PLEASE SAVE OUR ANTIBIOTICS
TO: JEREMY HUNT MP, SECRETARY OF STATE FOR HEALTH
Human health is being put at risk by intensive livestock farming systems – which rely on routinely giving animals antibiotics, often when no disease is present, just to ensure they survive the squalid, overcrowded, and stressful conditions in which they are kept.
This leads to the development of antimicrobial resistance, which can then pass to humans.
Please follow the lead of European countries like Sweden, Denmark, Norway, Finland and the Netherlands, which are putting human health first, and ban or phase out the routine preventative use of antibiotics in farming.
Why is this important?
The antimicrobial resistance crisis, caused mainly by overuse in human medicine, but also in farming, is so serious that the Chief Medical Officer Professor Dame Sally Davies is giving it the same risk status as terrorism.
She is warning that a post-antibiotic era is approaching, in which common infections will again kill, and routine operations such as hip replacements will become too risky to carry out. Cancer treatment will no longer be possible. The World Health Organisation has called it a major global threat to public health.
Farm animals must be kept in more humane, disease-free conditions.
Here’s some more information:
1. The Alliance to Save Our Antibiotics is an alliance of health, medical, environmental and animal welfare groups working to stop the over-use of antibiotics in animal farming. It was founded by the Soil Association, Compassion in World Farming, and Sustain in 2009, and is supported by the Jeremy Coller Foundation. Its vision is a world in which human and animal health and well-being are protected by food and farming systems that do not rely routinely on antibiotics and related drugs
2. The extent to which antimicrobial resistance (AMR) originating in farm animals is contributing to antimicrobial resistance in humans is disputed by some, but the World Health Organisation has said (2011):
‘Resistance [in the foodborne zoonotic bacteria salmonella and campylobacter] is clearly linked to antibiotic use in food animals, and foodborne diseases caused by such resistant bacteria are well documented in people. Of special concern is resistance to so-called critically important antibiotics for human medicine. … Antibiotic resistance … has been associated with more frequent and longer hospitalization, longer illness, a higher risk of invasive infection and a twofold increase in the risk of death …’
and the European Food Safety Authority has said (2008):
‘Resistant [bacteria] involved in human disease are mostly spread through foods. With regards to salmonella, contaminated poultry meat, eggs, pork and beef are prominent in this regard. For campylobacter, contaminated poultry meat is prominent. Cattle are a major reservoir for E coli [verotoxigenic Escherichia coli] and resistant strains may colonize humans via contaminated meat of bovine origin more commonly than from other foods. Animal-derived products remain a potential source of methicillin-resistant staphylococcus aureus (MRSA). Food-associated MRSA, therefore, may be an emerging problem.’

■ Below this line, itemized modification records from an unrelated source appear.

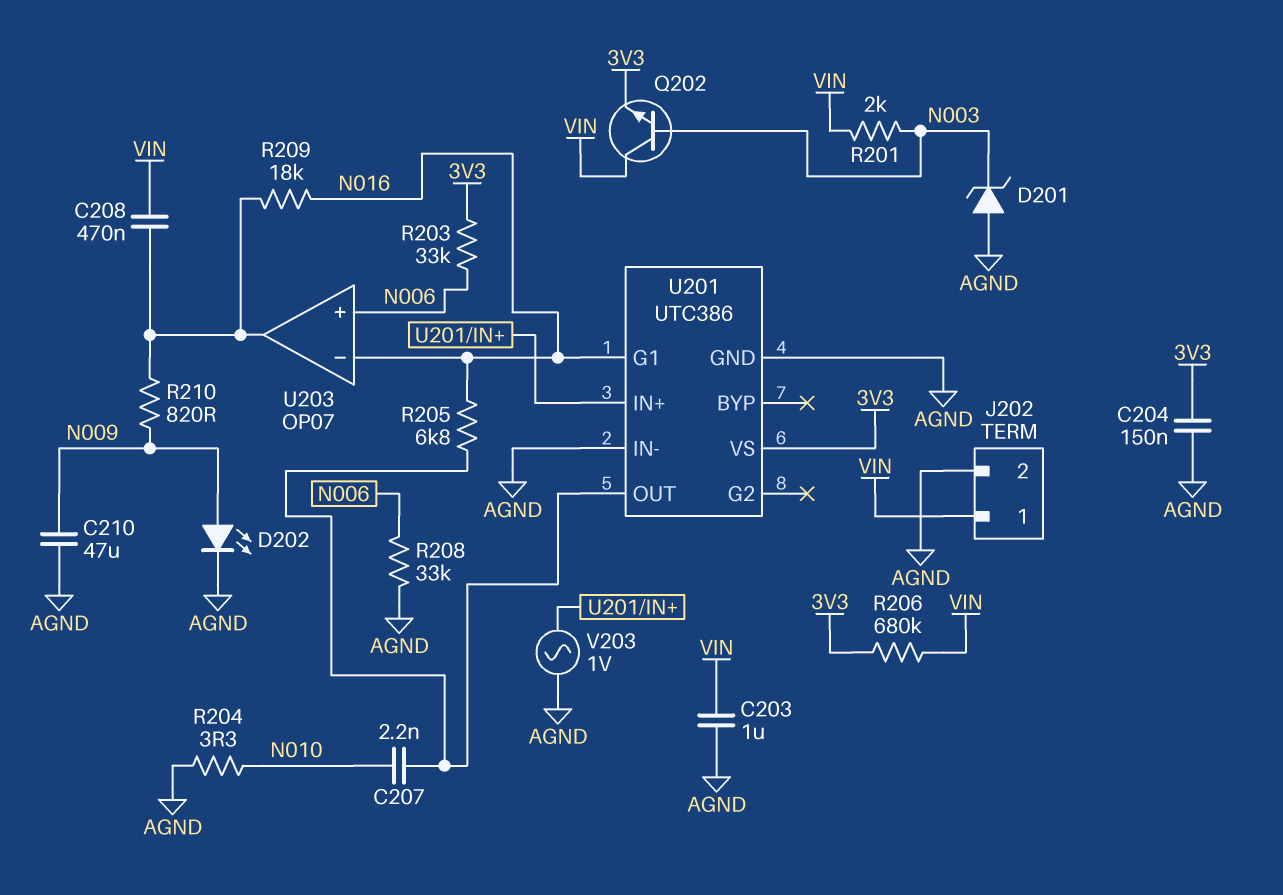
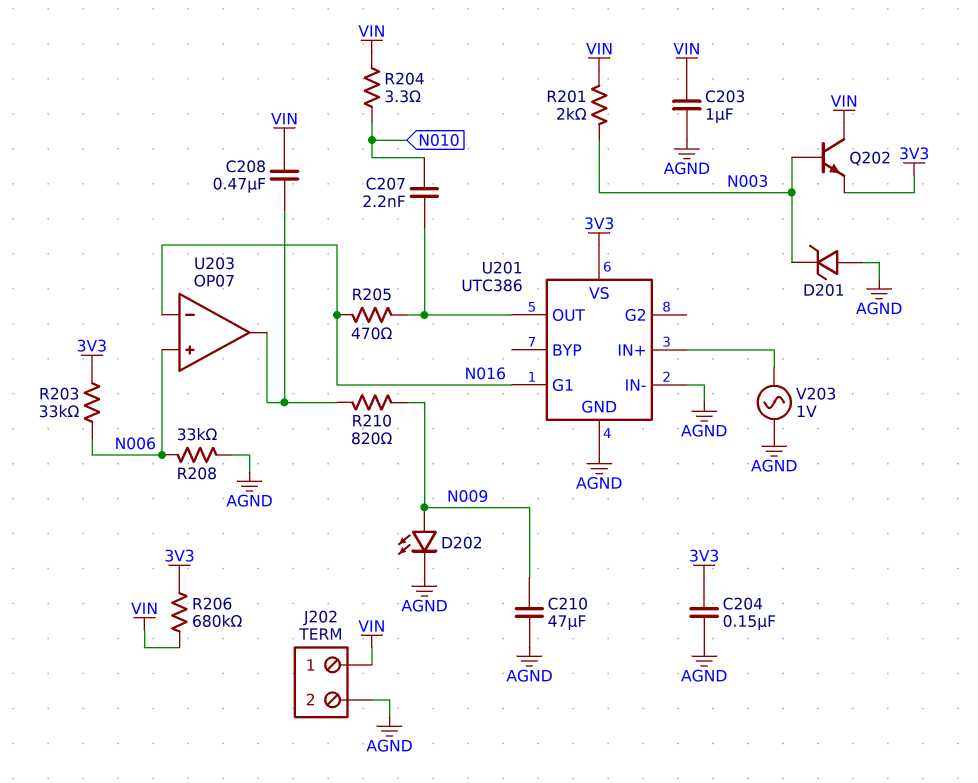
R204: 3.3 (AGND, N010) -> 3.3 (N010, VIN)
R205: 6.8k (N016, U201/OUT) -> 470 (N016, U201/OUT)
R209: 18k (N016, U203/out) -> none

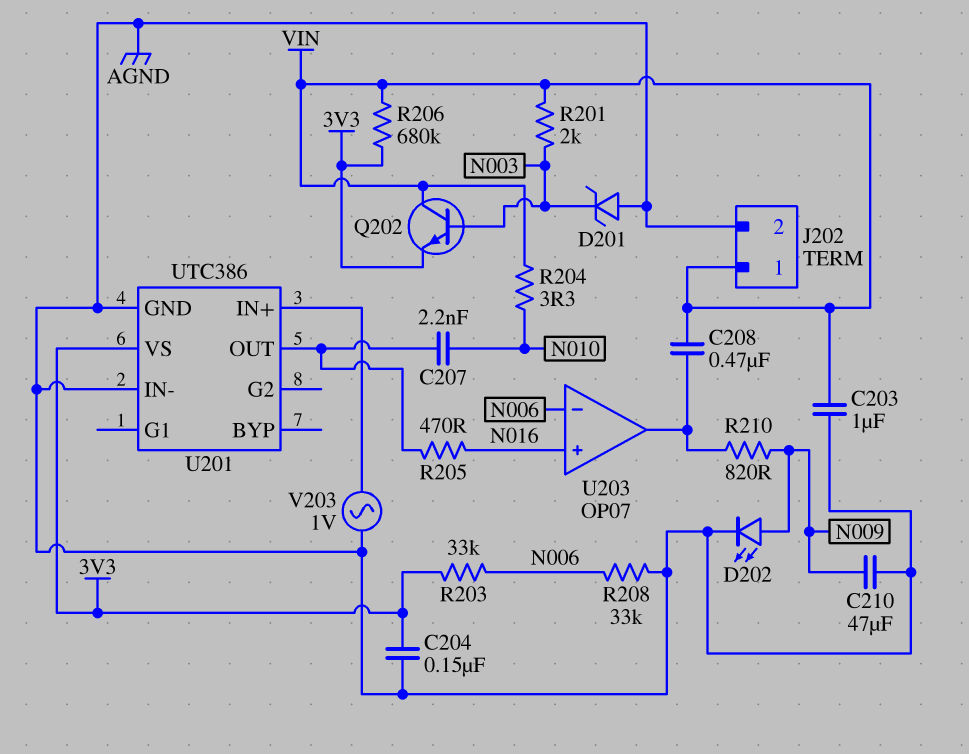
U201 pin G1: N016 -> none
U203 pin in+: N006 -> N016
U203 pin in-: N016 -> N006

3. Farm use of antibiotics which are critically important in human medicine continues to increase, and is at a record high, whereas there have been sharp falls in the use of these antibiotics in human medicine in recent years due to new guidelines being introduced and applied.
4. Per unit of livestock, the overall use of antibiotics in British pig and poultry is three to five times higher than in the five Nordic countries Denmark, Finland, Iceland, Norway and Sweden.
5. The ban on antibiotic growth promoters has failed to reduce overall antibiotic use, as farmers can still use many of the same antibiotics in feed or water for ‘disease prevention’. For example, in the early 1970s, the UK banned the use of tetracycline antibiotics and penicillin as growth promoters. Since then, the total farm use of tetracyclines has increased nearly 10-fold and that of penicillin-type antibiotics has increased nearly 5-fold.
6. There is no evidence from published data showing that the preventative use of antibiotics on British farms is reducing, as claimed by Minister George Eustice in his oral evidence to the Science and Technology Select Committee on 12th March 2014. Total antibiotic use in animals is slightly higher than five years ago, despite falls in the numbers of animals.
7. Of course, no one wants to see a sick animal left untreated. We support the use of antibiotics to treat illnesses in animals. But what we must stop is the routine use of antibiotics to compensate for inhumane farming practices.